Görevler ve Alıştırmalar:
1. Metin bölümüne göre Dr. Gülser Vardarcı Kacar hangi kurum ve kuruluşlarla iş birliği kuruyor?
2. Lütfen otizmli bireylerin iş yaşamına katılımını anlatan metni kaldığı yerden sürdürün.

Metin Bölümü:
********************

Dr. Gülser Vardarcı Kacar, yalnızca bir akademisyen değil; aynı zamanda işveren, otizmli bir bireyin ablası, iki çocuk annesi ve sahada aktif bir sanayici. Otizmli bireylerin iş yaşamına kazandırılması için iş koçluğu temelli modelleri destekleyen Vardarcı Kacar, akademik çalışmalarıyla bilimsel zemini güçlendirirken; İzmir Büyükşehir Belediyesi ve sanayi kuruluşlarıyla kurduğu iş birlikleriyle bu modeli sahada hayata geçiriyor. Hem bilim hem pratik hem de vicdan birleştiğinde, kapsayıcı bir toplum mümkün oluyor. Dr. Gülser Vardarcı Kacar, İZ Gazete’ye otizmli bireylerin iş yaşamına katılımında destekli istihdam modellerinin önemini, iş koçlarının rolünü ve kapsayıcı iş yerlerinin toplumsal dönüşümdeki etkisini anlattı.

********************

Verilen Satırlar:
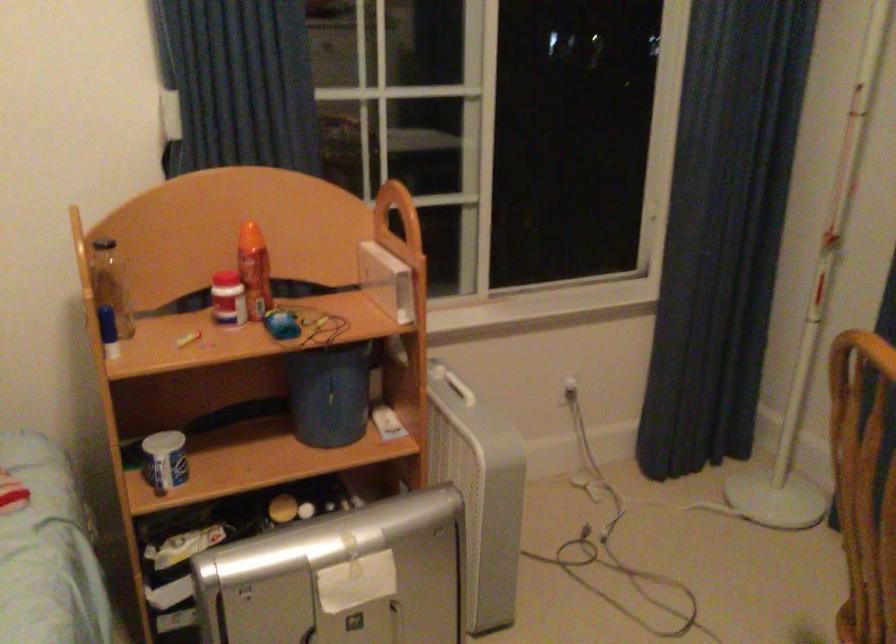
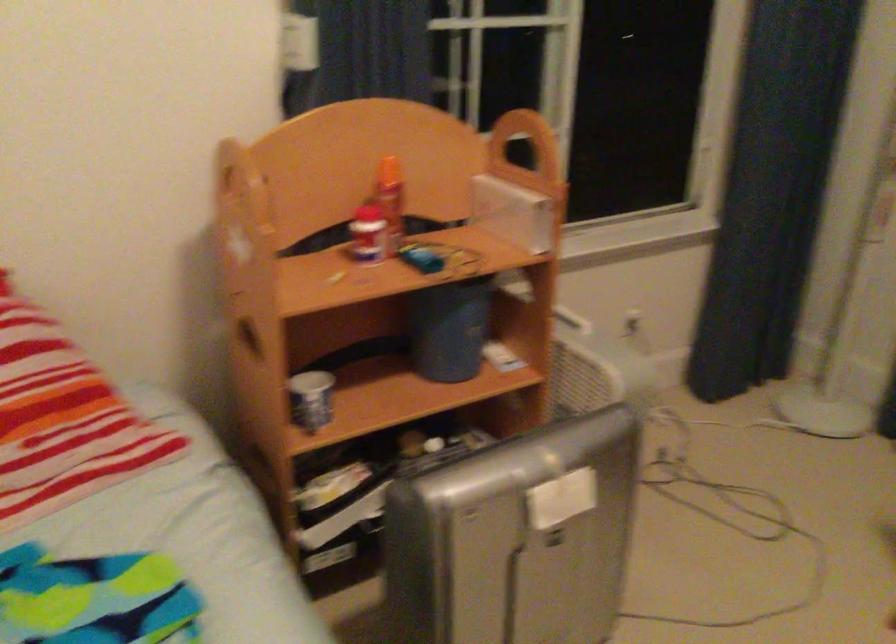
Locate, in the second image, the point that corresponds to [392,200] in the first image.

(512, 128)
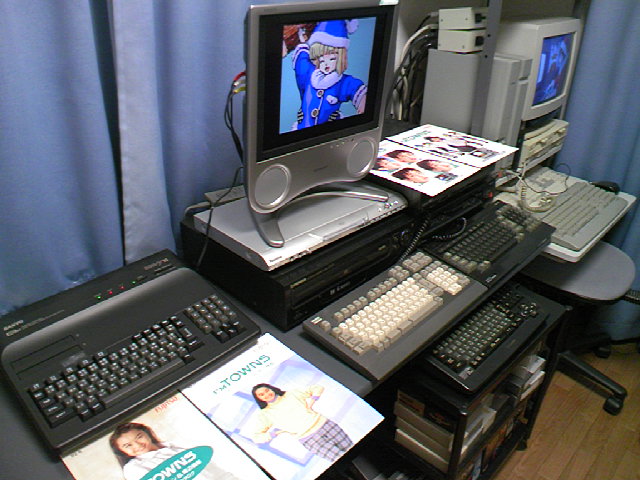
The image size is (640, 480). What are the coordinates of `speaker` in the screenshot? It's located at (271, 192), (355, 168).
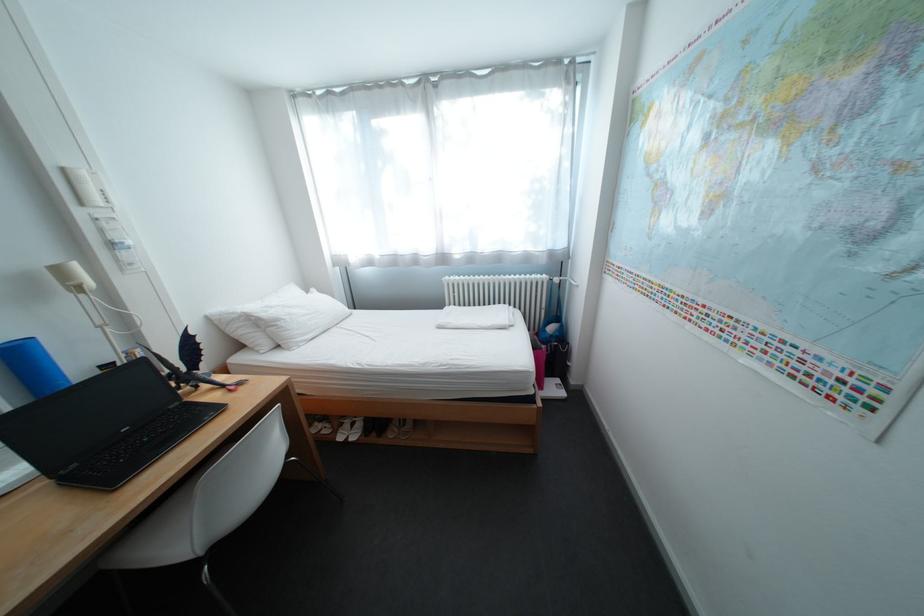
Find where to turn the radiator valve. Please return your answer as a coordinate pair (x, y).

(502, 293)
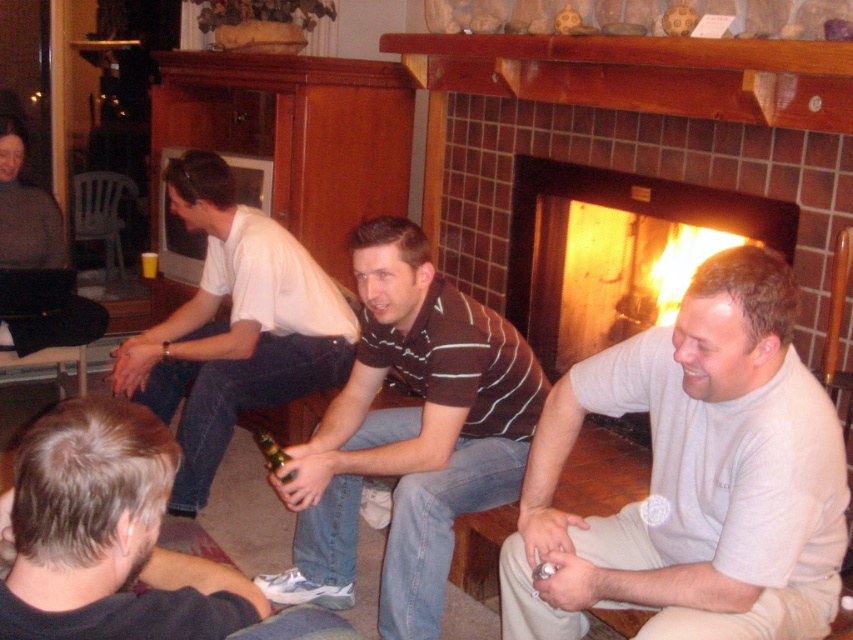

********************

Görev Sonuçları:
1. İzmir Büyükşehir Belediyesi ve sanayi kuruluşlarıyla iş birliği kuruyor.

2.
Otizmli bireyler de artık eğitime ulaşıyor yeter ki şans verilsin
Otizm spektrum bozukluğu olan bireylerin toplumda sıklıkla yanlış anlaşıldığını belirten Vardarcı Kacar, eğitim ve istihdam alanında bu bireyler için yaratılan fırsatların sonuçlarını somut örneklerle anlattı. “Eğitime uygun olmayabilir” diye düşünülen bir otizmli bireyin, iki ay boyunca düzenli olarak düzenledikleri kursa geldiğini ve tüm içerikleri büyük bir başarıyla öğrendiğini söyledi. “Bizi bile şaşırttı,” diyen Vardarcı Kacar, bu başarının temelinde bireyin yalnızca desteklenmesi ve motive edilmesi olduğunu belirtti.
Birlikte gelişiyoruz
Grup psikolojisinin olumlu etkilerine dikkat çeken Vardarcı Kacar, otizmli bireylerin ayrıştırılmak yerine sosyal ortamlara dâhil edilmesinin, hem bireyin hem de grubun gelişimini artırdığını söyledi: “Zannediyorsunuz ki ayrıştırırsak iyi olur. Hayır! Birlikte olunca hem karşısındakinden hem birbirlerinden öğreniyorlar.”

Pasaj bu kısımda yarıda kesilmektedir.